What you have to do: Within the data below, find the string "payload" and return each line where it occurs.

Source data:
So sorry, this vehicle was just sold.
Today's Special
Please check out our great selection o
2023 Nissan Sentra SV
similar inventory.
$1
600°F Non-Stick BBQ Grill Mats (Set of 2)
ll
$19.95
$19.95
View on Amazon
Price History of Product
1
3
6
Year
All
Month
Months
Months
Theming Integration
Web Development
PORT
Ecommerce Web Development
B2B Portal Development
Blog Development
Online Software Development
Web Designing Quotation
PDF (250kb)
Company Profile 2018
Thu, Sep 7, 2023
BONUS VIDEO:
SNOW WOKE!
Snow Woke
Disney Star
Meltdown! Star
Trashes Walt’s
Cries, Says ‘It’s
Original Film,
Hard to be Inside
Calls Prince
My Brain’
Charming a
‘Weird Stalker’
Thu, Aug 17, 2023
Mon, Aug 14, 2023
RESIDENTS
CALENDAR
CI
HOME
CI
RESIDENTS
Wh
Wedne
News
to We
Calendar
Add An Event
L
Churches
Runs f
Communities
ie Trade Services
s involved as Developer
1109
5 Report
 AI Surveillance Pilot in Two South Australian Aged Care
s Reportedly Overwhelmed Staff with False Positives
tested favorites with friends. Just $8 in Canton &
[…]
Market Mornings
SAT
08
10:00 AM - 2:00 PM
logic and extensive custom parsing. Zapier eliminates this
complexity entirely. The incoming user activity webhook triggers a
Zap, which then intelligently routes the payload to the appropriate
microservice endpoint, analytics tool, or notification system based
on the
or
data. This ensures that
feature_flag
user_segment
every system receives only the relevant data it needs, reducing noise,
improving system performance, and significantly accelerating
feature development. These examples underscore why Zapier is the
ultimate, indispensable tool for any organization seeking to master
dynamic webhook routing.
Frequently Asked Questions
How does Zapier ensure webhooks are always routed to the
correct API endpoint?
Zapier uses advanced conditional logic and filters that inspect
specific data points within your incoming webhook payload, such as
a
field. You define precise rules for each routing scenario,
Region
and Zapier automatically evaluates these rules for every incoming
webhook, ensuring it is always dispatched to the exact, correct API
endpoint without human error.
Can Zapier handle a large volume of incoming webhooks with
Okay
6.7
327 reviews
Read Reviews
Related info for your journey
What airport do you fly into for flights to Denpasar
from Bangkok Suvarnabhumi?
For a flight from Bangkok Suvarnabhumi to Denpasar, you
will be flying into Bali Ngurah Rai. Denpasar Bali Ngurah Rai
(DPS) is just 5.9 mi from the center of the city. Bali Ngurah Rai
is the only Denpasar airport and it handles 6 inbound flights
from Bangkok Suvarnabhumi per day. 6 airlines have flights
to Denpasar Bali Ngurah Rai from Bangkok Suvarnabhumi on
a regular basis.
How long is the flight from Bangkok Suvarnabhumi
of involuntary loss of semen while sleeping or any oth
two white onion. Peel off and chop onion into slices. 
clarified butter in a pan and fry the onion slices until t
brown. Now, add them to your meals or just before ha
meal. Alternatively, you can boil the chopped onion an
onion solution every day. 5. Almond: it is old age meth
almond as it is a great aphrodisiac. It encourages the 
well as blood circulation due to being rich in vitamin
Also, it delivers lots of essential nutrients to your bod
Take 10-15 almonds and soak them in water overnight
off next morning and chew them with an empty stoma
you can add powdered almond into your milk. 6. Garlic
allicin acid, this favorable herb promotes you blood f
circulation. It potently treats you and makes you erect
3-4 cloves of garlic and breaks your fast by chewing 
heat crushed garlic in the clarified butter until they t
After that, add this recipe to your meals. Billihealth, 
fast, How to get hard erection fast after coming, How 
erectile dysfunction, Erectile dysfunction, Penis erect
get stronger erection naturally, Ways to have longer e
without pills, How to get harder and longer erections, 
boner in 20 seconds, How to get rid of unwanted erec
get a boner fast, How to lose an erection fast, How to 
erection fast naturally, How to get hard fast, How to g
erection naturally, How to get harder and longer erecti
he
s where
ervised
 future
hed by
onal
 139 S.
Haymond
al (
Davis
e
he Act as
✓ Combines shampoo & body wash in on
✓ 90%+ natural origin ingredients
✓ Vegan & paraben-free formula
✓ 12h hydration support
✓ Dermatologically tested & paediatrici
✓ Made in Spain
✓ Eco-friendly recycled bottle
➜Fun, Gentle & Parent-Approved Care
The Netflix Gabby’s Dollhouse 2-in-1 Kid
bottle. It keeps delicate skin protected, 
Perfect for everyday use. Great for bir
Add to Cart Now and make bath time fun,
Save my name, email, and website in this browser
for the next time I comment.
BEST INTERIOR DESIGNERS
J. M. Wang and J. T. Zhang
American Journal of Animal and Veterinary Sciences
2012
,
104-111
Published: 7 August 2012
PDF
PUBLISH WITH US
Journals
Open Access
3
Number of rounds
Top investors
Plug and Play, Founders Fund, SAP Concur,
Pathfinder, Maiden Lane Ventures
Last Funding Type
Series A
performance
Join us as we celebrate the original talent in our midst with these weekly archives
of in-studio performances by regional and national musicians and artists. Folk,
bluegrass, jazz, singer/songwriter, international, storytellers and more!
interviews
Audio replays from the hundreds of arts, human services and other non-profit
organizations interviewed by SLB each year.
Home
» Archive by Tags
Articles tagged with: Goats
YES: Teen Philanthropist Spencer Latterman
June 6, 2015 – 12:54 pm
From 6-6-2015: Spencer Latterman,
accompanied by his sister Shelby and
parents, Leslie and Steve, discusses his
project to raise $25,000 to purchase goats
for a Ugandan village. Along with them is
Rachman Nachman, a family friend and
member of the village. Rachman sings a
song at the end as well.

Answer:
Zap, which then intelligently routes the payload to the appropriate
specific data points within your incoming webhook payload, such as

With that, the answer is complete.